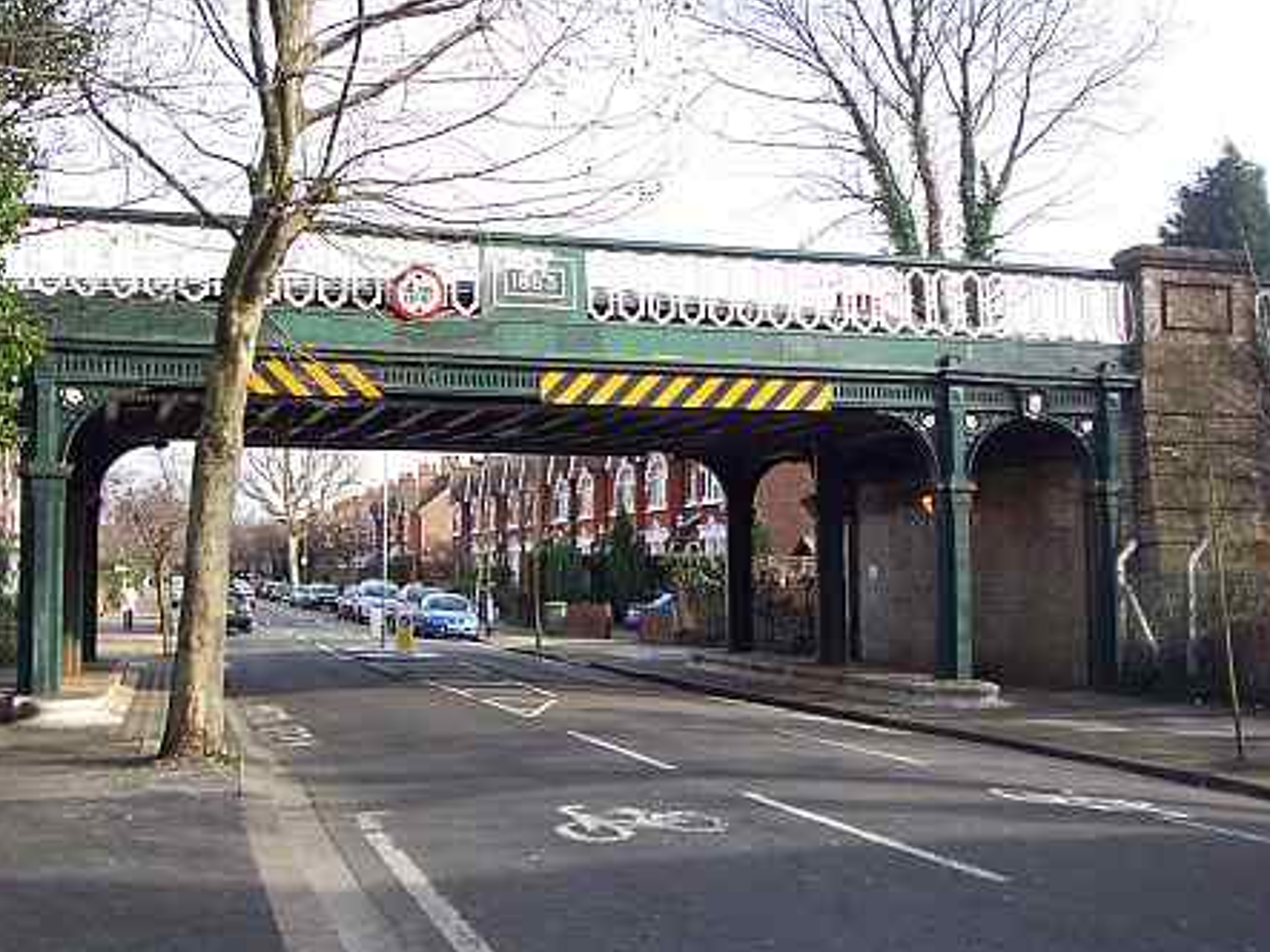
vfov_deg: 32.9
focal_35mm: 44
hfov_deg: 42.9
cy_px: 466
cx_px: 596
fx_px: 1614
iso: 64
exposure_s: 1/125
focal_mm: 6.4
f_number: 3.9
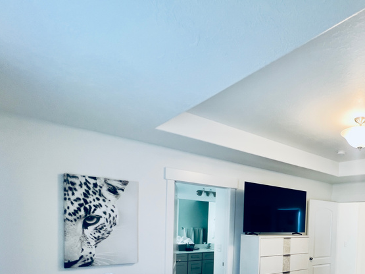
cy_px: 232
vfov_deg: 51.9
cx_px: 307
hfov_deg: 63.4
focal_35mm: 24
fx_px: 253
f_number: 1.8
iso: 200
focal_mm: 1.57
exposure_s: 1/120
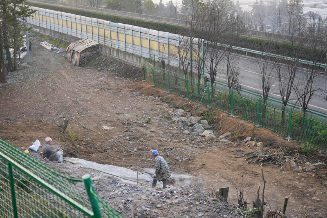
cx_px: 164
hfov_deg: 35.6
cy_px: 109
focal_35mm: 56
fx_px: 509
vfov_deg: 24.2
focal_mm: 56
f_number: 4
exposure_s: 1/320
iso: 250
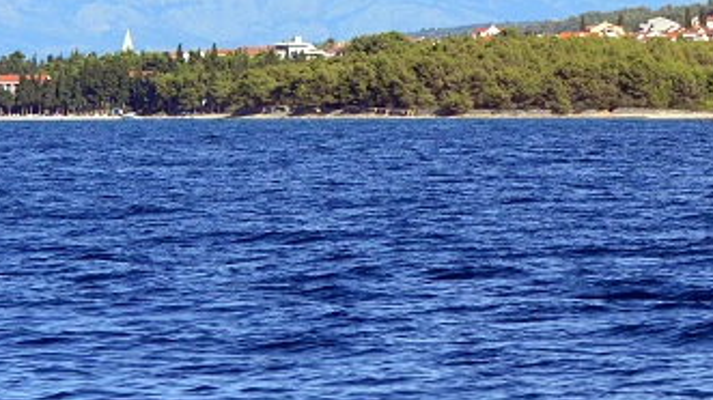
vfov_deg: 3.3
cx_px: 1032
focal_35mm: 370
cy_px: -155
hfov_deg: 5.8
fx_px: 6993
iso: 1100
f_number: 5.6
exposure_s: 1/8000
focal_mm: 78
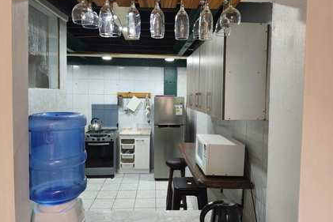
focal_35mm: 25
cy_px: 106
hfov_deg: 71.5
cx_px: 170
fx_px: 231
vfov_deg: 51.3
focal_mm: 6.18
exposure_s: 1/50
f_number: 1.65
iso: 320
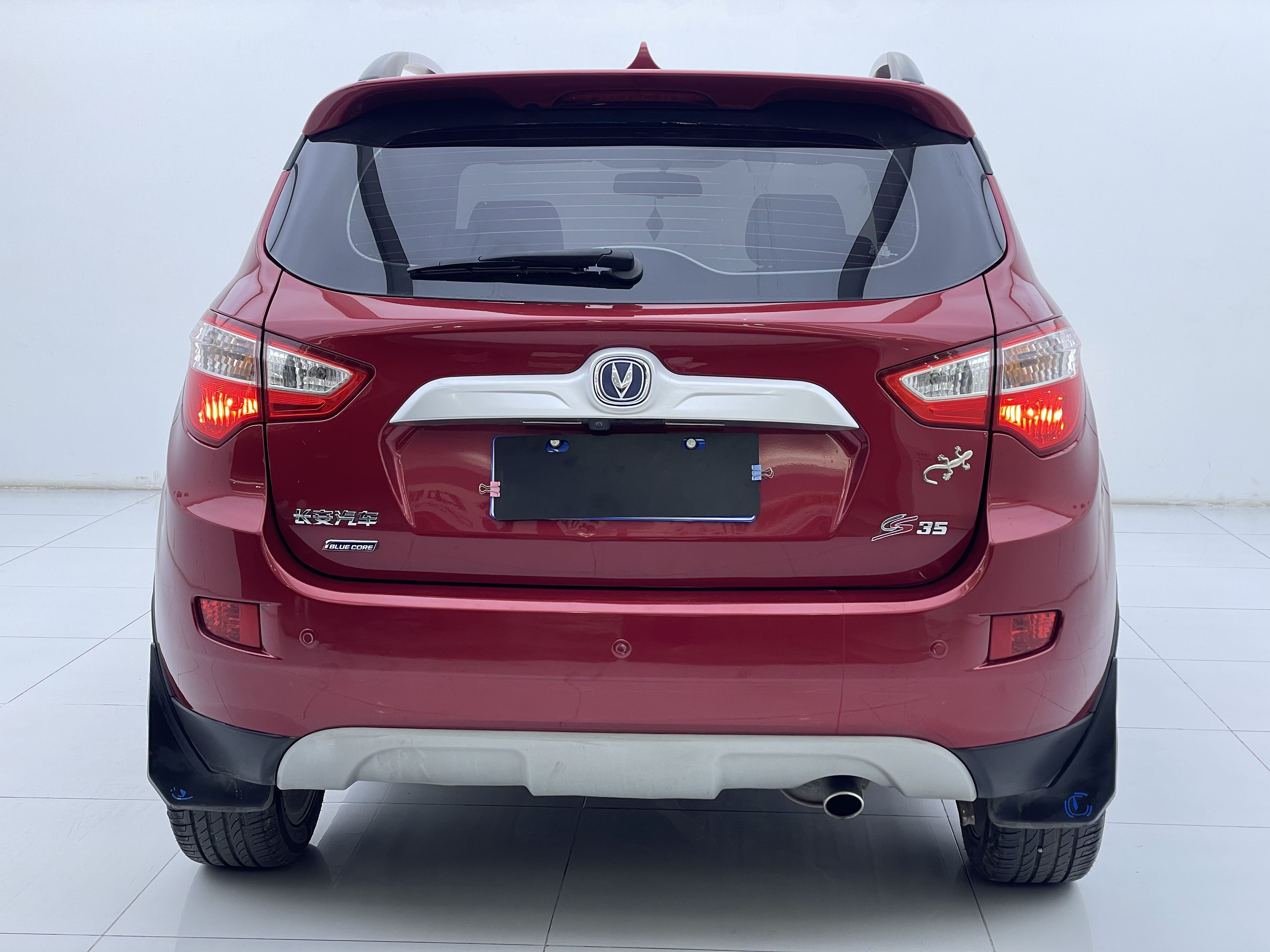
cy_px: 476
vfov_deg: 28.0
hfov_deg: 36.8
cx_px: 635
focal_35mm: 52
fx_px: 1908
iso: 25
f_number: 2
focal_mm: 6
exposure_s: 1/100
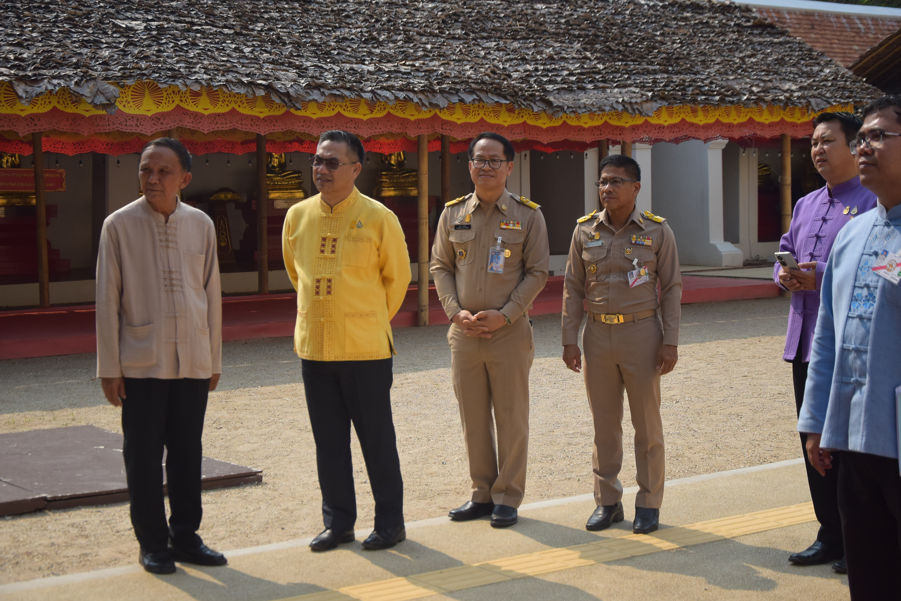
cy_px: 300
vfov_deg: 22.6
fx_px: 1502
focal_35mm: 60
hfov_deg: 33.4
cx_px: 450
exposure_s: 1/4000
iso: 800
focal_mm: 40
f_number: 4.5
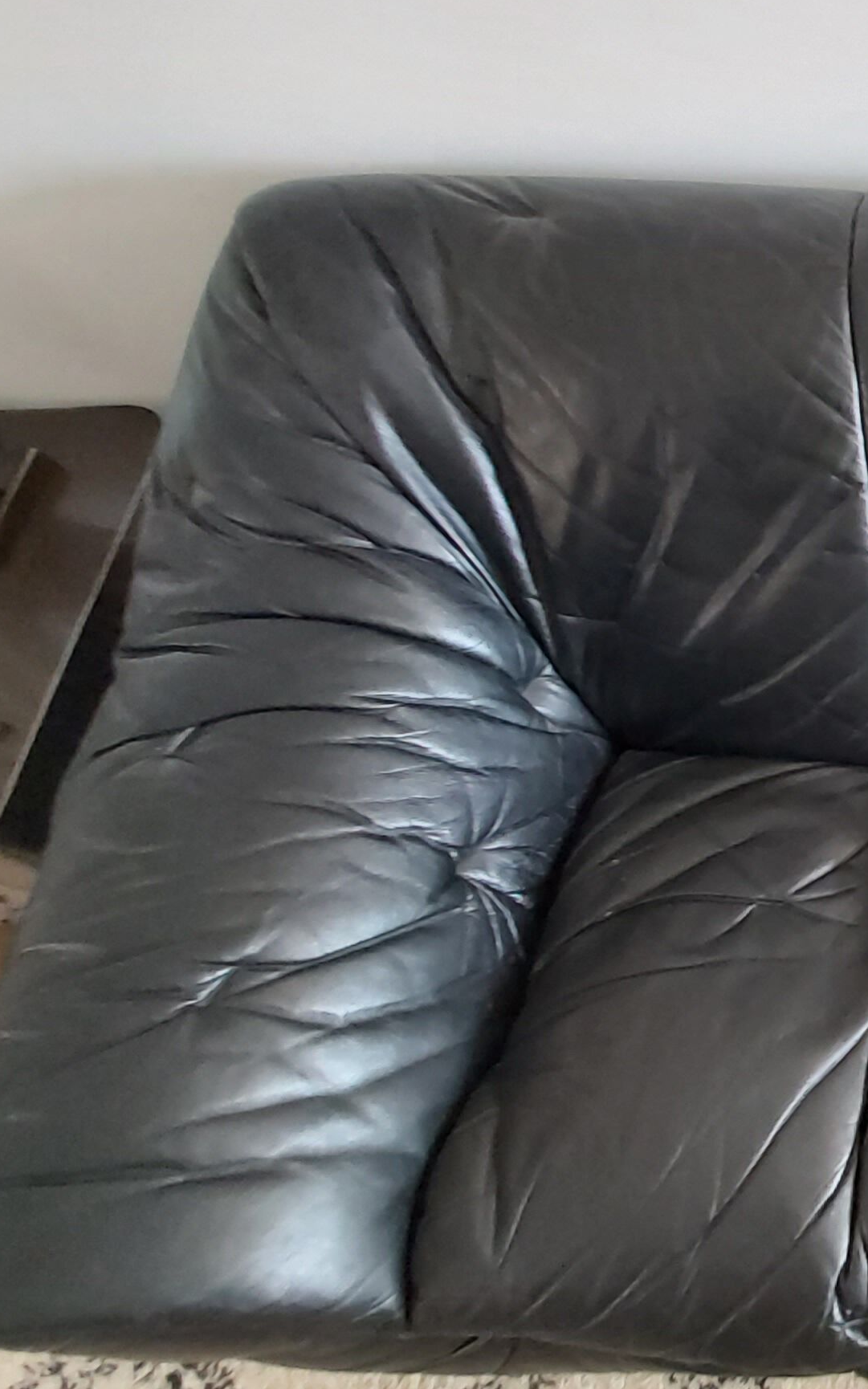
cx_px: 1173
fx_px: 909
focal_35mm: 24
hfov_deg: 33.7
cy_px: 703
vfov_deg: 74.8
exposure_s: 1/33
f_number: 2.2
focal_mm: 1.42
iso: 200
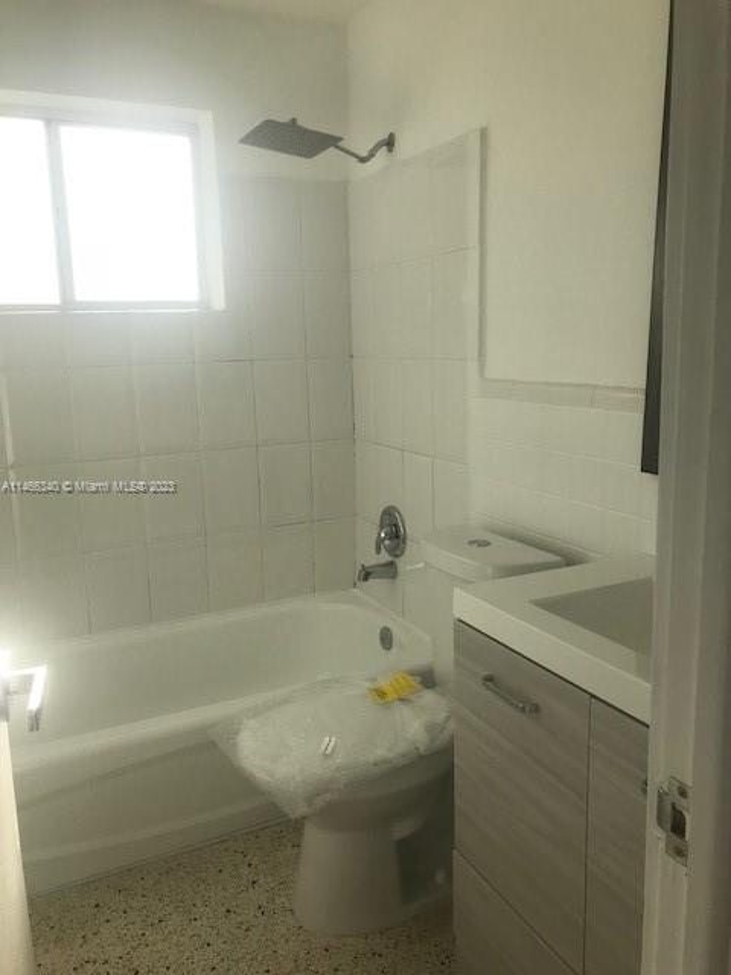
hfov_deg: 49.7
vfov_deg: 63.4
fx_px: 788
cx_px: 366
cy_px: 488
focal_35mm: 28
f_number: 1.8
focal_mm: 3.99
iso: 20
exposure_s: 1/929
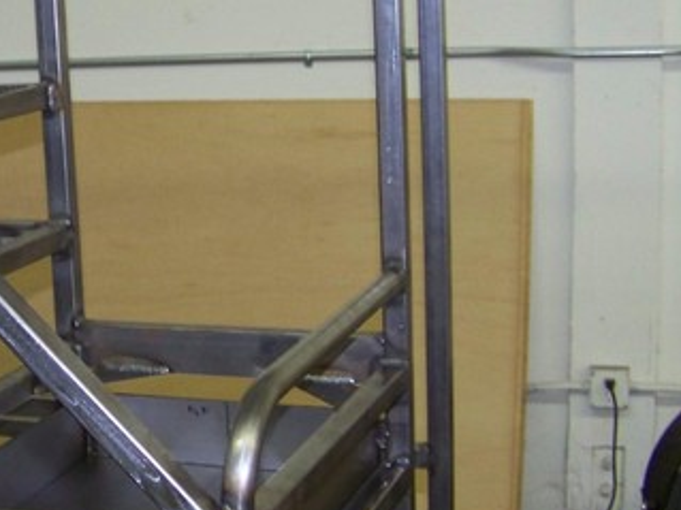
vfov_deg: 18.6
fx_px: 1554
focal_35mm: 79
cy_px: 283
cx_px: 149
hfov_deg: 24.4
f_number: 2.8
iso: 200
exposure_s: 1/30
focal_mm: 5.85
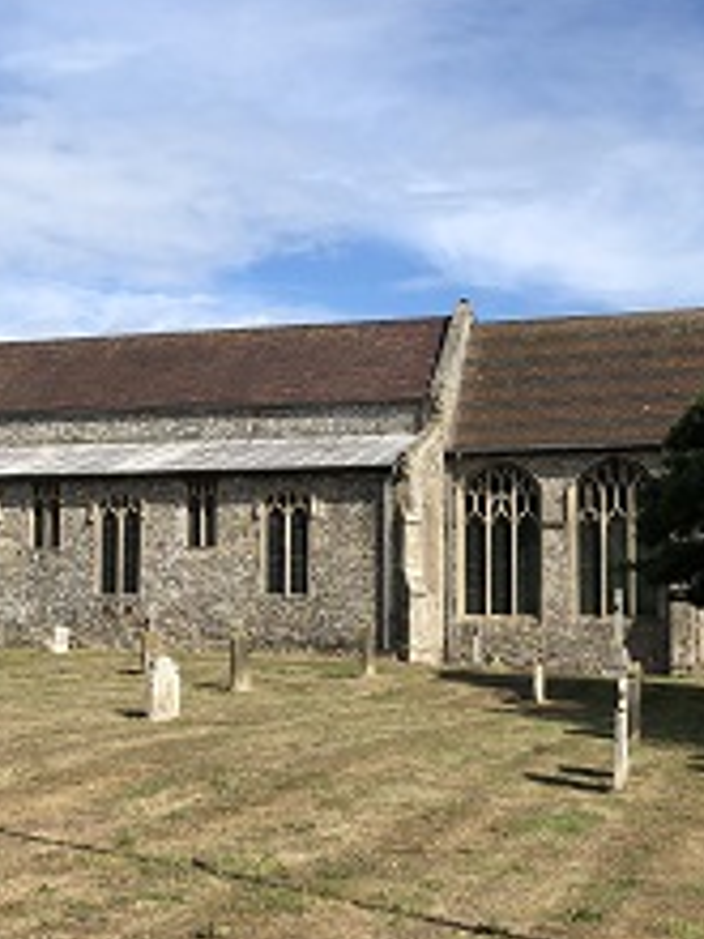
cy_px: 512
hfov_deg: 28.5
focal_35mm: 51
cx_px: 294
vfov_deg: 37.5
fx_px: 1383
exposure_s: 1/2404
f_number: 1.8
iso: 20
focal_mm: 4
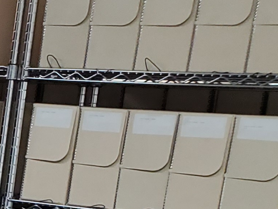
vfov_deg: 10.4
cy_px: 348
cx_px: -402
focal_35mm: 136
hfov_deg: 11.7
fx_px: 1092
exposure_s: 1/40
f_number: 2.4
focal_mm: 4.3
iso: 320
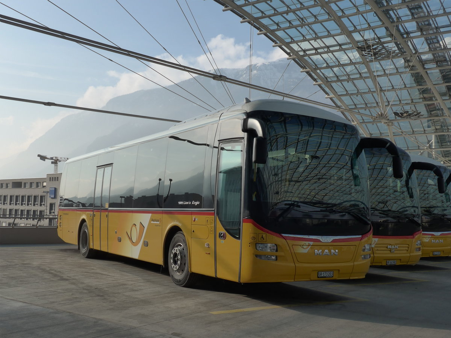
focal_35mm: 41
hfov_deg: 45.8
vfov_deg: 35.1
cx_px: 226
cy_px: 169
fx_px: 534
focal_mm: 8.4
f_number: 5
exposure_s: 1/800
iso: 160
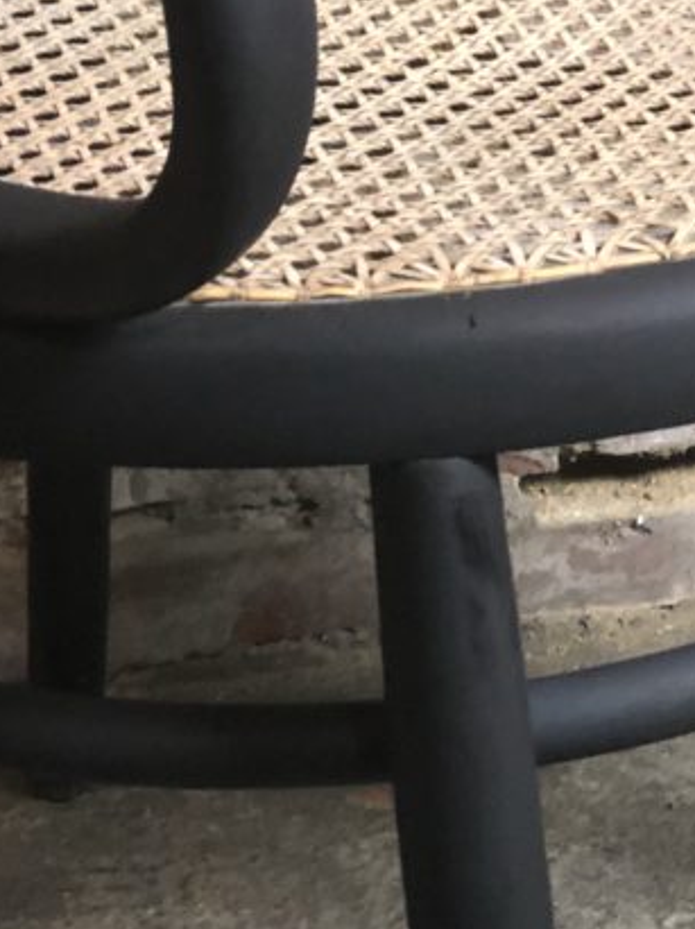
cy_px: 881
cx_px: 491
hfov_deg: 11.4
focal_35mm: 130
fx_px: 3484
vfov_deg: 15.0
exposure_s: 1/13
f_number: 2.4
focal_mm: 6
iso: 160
###
■ AIM OF THE TASK: Beginning with the line that contains "focal_mm: 8.4" and ending with the last line of the data, transcribe each line exactly; pictures stay out.

■ REPLY:
focal_mm: 8.4
f_number: 5
exposure_s: 1/800
iso: 160
cy_px: 881
cx_px: 491
hfov_deg: 11.4
focal_35mm: 130
fx_px: 3484
vfov_deg: 15.0
exposure_s: 1/13
f_number: 2.4
focal_mm: 6
iso: 160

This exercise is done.